Note that even under a direct device access model there is the complication that many applications (including Signal, Facebook Messenger, iMessage and WhatsApp) allow manual or automatic deletion of messages, so compromising the device may not yield a full message history. Furthermore, users may deploy methods—such as disconnecting devices from the network and then transferring encrypted messages in one direction only to those machines—to protect from all remote access attempts.

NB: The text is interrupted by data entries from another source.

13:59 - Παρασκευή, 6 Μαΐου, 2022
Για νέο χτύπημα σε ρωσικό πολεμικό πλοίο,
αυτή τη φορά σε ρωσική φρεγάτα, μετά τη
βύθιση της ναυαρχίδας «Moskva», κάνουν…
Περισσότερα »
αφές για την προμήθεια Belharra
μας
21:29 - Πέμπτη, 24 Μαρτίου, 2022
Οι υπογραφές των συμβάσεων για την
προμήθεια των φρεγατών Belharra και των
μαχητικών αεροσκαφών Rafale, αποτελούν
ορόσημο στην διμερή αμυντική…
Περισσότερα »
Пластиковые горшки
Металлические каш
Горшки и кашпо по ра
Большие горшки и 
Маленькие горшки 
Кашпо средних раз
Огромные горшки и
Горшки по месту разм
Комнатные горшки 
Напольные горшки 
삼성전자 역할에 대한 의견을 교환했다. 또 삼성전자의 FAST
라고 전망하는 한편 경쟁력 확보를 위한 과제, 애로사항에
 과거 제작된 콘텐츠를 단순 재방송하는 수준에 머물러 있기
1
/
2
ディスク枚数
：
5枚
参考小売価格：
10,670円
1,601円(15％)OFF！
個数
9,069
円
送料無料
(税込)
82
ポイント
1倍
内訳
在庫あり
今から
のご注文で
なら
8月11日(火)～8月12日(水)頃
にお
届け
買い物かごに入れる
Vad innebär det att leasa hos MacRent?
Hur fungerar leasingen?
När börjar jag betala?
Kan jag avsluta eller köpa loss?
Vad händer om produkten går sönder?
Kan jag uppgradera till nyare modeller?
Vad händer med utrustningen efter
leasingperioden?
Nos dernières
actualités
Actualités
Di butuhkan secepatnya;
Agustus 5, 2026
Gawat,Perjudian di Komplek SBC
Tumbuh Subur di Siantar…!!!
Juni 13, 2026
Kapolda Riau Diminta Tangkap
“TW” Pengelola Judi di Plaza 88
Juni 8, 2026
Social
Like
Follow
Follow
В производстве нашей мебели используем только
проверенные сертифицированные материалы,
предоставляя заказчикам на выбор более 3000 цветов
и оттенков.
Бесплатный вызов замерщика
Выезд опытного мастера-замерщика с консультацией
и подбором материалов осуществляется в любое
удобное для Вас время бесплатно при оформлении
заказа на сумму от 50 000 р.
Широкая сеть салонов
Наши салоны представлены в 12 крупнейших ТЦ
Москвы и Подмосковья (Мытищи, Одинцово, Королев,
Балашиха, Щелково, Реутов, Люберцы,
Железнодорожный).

Exceptional access versus backdoors
A key point of debate is whether exceptional access methods are synonymous with backdoors. In the technology community, ‘backdoors’ are known to facilitate—either accidentally or deliberately—access to unencrypted data, bypassing encryption. The Australian Government stated explicitly in the Bill and Explanatory Memorandum that systemic weaknesses/‘backdoors’ will not be required even in the case of the issuing of a ‘technical capability notice’ (see Division 7), which requires providers to assist authorities by building capabilities to access information. However, commitments of this kind may still come down to a matter of definition. For example, officials in the United States, when arguing for ‘responsible encryption’, have previously stated that ‘exceptional access’ measures are not backdoors. Many in the cryptography community disagree. A recent article on the US Lawfare blogsite argues:
[t]he encryption debate is about not privacy versus security, but rather, the efficiency of law enforcement investigations versus personal, business, and national security. In other words, it is a debate over security versus security. The wide public availability of strong encryption must be understood as critically necessary for security.
With the ‘Five Eyes’ countries of the US, UK, Canada, NZ and Australia issuing a Statement of Principles on Access to Evidence and Encryption, it seems likely that the debate in Australia will be the beginning of a much wider international consideration of this complex issue.